David Garcia, Precarity Forum Provocation #2
This began off list when I engaged Patrice Riemens in discussion. As this meeting is taking place in the Netherlands I think that it is important to learn the lessons of the rise of the new european right. Unlike the mainstream centrist parties the new european right has made significant political capital out of the fact that the globalised free market has losers as well as winners even in the rich countries. In doing so they have outflanked the old political parties, moving with great effectiveness to exploit the dislocations and insecurities created by the global free market to re-ignite the old mix of racism and xenophobia.Indeed the version of this tendency that has emerged in the Netherlands is one of the most successful as its unusually slippery combination of inflammatory rhetoric and libertarianism has helped it appear to slip free of all the usual political stereotypes and in the process attained a very wide electoral appeal.
Phillospher and commentator John Gray pointed out that this movement, unlike the Fascism of the 1930's which was born of hyperinflation and mass unemployment has emerged in the more afluent European countries. Although highly aware of the precarity issue the new european right is economically orthodox, it "promotes a high tech economy and global free trade but insulated from the worlds poor by a ban on immigration. If this is facism it is the facism of lap-tops not jackboots”.
My provocation is to ask whether the time has come to learn from their success in creating a popular political movement and challenge them on the territory of electoral politics. Hasn't the "movement of movement's" refusal to engage the mainstream forum of electoral politics not simply handed the initiative exclusively to the extreme right who have no qualms about using the platform of party politics to propel their values into society and thus popularise their insidious solutions to the pressures of precarity unchallenged.
Patrice replied:
Mmmmm... that is very interesting question, thank you for asking it (and now, unlike politicians, I will try to actually answer it!;-)

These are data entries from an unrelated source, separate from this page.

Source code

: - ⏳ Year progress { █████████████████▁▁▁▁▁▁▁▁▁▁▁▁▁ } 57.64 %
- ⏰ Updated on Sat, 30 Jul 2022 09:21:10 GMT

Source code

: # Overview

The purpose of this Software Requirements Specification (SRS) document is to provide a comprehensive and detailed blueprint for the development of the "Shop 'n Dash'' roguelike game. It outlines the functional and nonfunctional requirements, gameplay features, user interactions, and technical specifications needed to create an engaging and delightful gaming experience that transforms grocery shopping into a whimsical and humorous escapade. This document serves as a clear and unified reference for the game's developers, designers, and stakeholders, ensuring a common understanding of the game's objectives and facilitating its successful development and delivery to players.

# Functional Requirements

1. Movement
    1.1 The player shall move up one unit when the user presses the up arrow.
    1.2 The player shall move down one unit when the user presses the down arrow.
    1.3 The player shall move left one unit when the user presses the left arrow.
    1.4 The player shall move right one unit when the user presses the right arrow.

My instant reaction is that David is putting the finger on a very tricky issue, may be even in the wound (of the new/old left). One of the movement of movements' main features is that it has left the classic political arena altogether and is acting 'somewhere else' (in the streets, or on the networks) in order not to get bogged down like the old left. The thing that is usually refered to as 'Exodus' I believe. Now this clearly creates a void, the new right is all too happy to jump into. The more so since both its message and its constituency has something very 'leftish' about it (lower class losers, to put it bluntly - at the same time as the left seems inclined to social alpinism, a phenomenon known in France as 'la gauche caviar', but equally apparent in Tony Blair's Britain). In France ATTAC the biggest and most successfull avatar of 'anti-globalisation' is on the verge of splitting (and is in any case not growing anymore) because of exactly that dilemma: its (self appointed, or anyway unelected) figureheads drifting towards 'representativity' and urging the movement "to take its responsabilities" and "honour the hopes the people have put in us".
I have no clear solution to this. I am (or rather, have become — I used to be a 'statist';-) profoundly anti-hierarchical and really distrust organisations, so I do not (want to) think in these terms. That leads to me not adressing the issue David is pointing to. It's that simple. (but not good enough, I know).